3. Bahaya/risiko manusia
Kejahatan di tempat kerja, termasuk kekerasan, sifat pekerjaan itu sendiri yang berbahaya, umur pekerja, Personal Protective Equipment, kelelahan dan stress dalam pekerjaan dan pelatihan. Berdasarkan ”derajad keparahannya”, bahaya-bahaya di atas dibagi ke dalam empat kelas, yaitu:
1. Extreme risk
2. High risk
3. Moderate risk
4. Low risk
Dalam manajemen bahaya (hazard management) dikenal lima prinsip pengendalian bahaya yang bisa digunakan secara bertingkat/bersama-sama untuk mengurangi/menghilangkan tingkat bahaya, yaitu :
1. Penggantian/substitution, juga dikenal sebagai engineering control
2. Pemisahan/separation
a. Pemisahan fisik/physical separation
b. Pemisahan waktu/time separation
c. Pemisahan jarak/distance separation
3. Ventilasi/ ventilation
4. Pengendalian administratif/administrative controls
5. Perlengkapan perlindungan personnel/Personnel Protective Equipment (PPE). Ada tiga tahap penting (critical stages) dimana kelima prinsip tersebut sebaiknya diimplementasikan, yaitu:
1. Pada saat pekerjaan dan fasilitas kerja sedang dirancang.
2. Pada saat prosedur operasional sedang dibuat.
3. Pada saat perlengkapan/peralatan kerja dibeli.


2. Pengendalian Bahaya Kebisingan (Noise)
Kebisingan sampai pada tingkat tertentu bisa menimbulkan gangguan pada fungsi pendengaran manusia.

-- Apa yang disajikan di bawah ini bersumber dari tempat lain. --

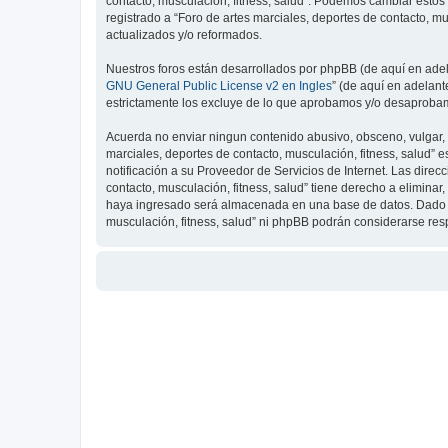
contacto, musculación, fitness, salud”. Podemos cambiar estos
registrado a “Foro de artes marciales, deportes de contacto, 
actualizados y/o reformados.
Nuestros foros están desarrollados por phpBB (de aquí en adela
GNU General Public License v2 en Ingles
” (de aquí en adelan
estrictamente los excluye de lo que aprobamos y/o desaprobam
Acuerda no enviar ningun contenido abusivo, obsceno, vulgar, d
marciales, deportes de contacto, musculación, fitness, salud”
notificación a su Proveedor de Servicios de Internet. Las dire
contacto, musculación, fitness, salud” tiene derecho a elimin
haya ingresado será almacenada en una base de datos. Dado que
musculación, fitness, salud” ni phpBB podrán considerarse re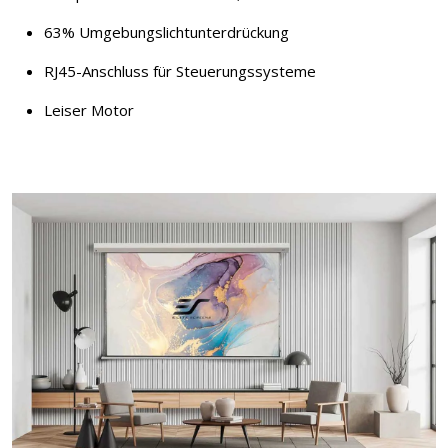
63% Umgebungslichtunterdrückung
RJ45-Anschluss für Steuerungssysteme
Leiser Motor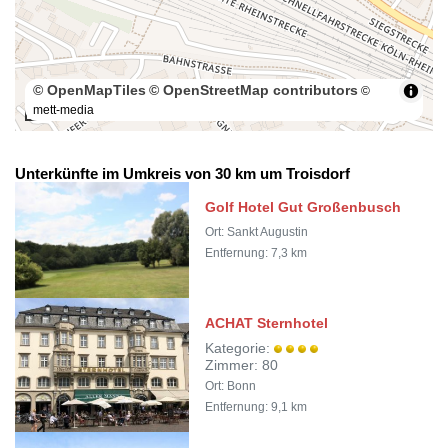
© OpenMapTiles
© OpenStreetMap contributors
©
mett-media
100 m
Unterkünfte im Umkreis von 30 km um Troisdorf
Golf Hotel Gut Großenbusch
Ort: Sankt Augustin
Entfernung: 7,3 km
ACHAT Sternhotel
Kategorie:
Zimmer: 80
Ort: Bonn
Entfernung: 9,1 km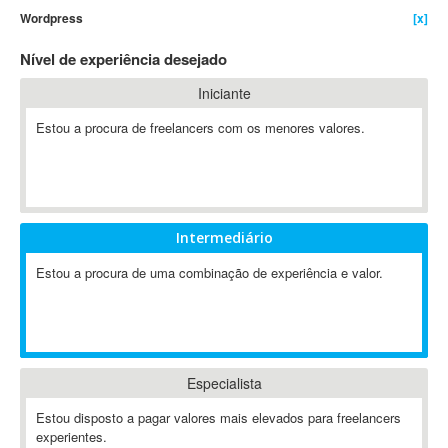
Wordpress
[x]
4D Dimension
802.11
Nível de experiência desejado
A&P
Iniciante
A-GPS
Estou a procura de freelancers com os menores valores.
A2Billing
AAUS Scientific Diver
Ab Initio
ABAP
Abaqus
Intermediário
ABBYY FineReader
Estou a procura de uma combinação de experiência e valor.
ABIS
AbleCommerce
Ableton
Ableton Live
Especialista
Ableton Push
Abstract
Estou disposto a pagar valores mais elevados para freelancers
experientes.
Abstract Window Toolkit (AWT)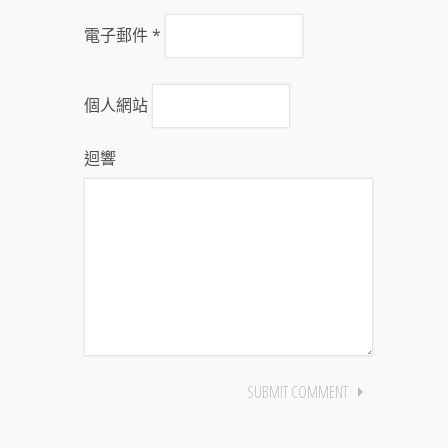
電子郵件
*
個人網站
迴響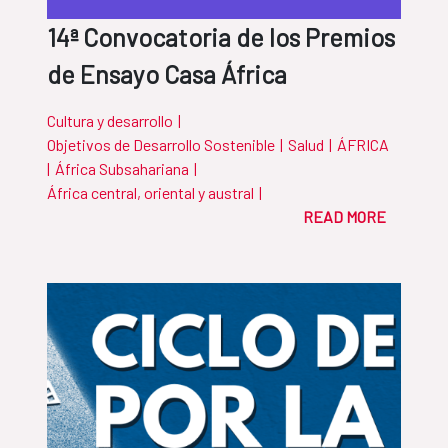
14ª Convocatoria de los Premios
de Ensayo Casa África
Cultura y desarrollo
|
Objetivos de Desarrollo Sostenible
|
Salud
|
ÁFRICA
|
África Subsahariana
|
África central, oriental y austral
|
READ MORE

Risiko terbesar adalah hilangnya pendengaran (hearing loss) secara permanen. Dan jika risiko ini terjadi (biasanya secara medis sudah tidak dapat diatasi/"diobati"). Sudah barang tentu akan mengurangi efisiensi pekerjaan si penderita secara signifikan. Secara umum dampak kebisingan bisa dikelompokkan dalam dua kelompok besar, yaitu:
1. Dampak auditorial (Auditory effects)
2. Dampak ini berhubungan langsung dengan fungsi (perangkat keras) pendengaran, seperti hilangnya/berkurangnya fungsi pendengaran, suara dering/ berfrekuensi tinggi dalam telinga.
3. Dampak nonauditorial (Nonauditory effects)
4. Dampak ini bersifat psikologis, seperti gangguan cara berkomunikasi, kebingungan, stres, dan berkurangnya kepekaan terhadap masalah keamanan kerja.
Berikut ini adalah beberapa tingkat kebisingan beberapa sumber suara yang bisa dijadikan sebagai acuan untuk menilai tingkat keamanan kerja :
1. Percakapan biasa (45-60 dB)
2. Bor listrik (88-98 dB)
3. Suara anak ayam (di peternakan) (105 dB)
4. Gergaji mesin (110-115 dB)
5. Musik rock (metal) (115 dB)
6. Sirene ambulans (120 dB)
7. Teriakan awal seseorang yang menjerit kesakitan (140 dB)
8. Pesawat terbang jet (140 dB).

Sedangkan jenis industri, tempat kebisingan bisa menjadi sumber bahaya yang potensial bagi pekerja antara lain :
1. Industri perkayuan (wood working & wood processing)
2. Pekerjaan pemipaan (plumbing)
3. Pertambangan batu bara dan berbagai jenis pertambangan logam.
Catatan :
Lingkungan dengan tingkat kebisingan lebih besar dari 104 dB atau kondisi kerja yang mengakibatkan seorang karyawan harus menghadapi tingkat kebisingan lebih besar dari 85 dB selama lebih dari 8 jam tergolong sebagai high level of noise related risks.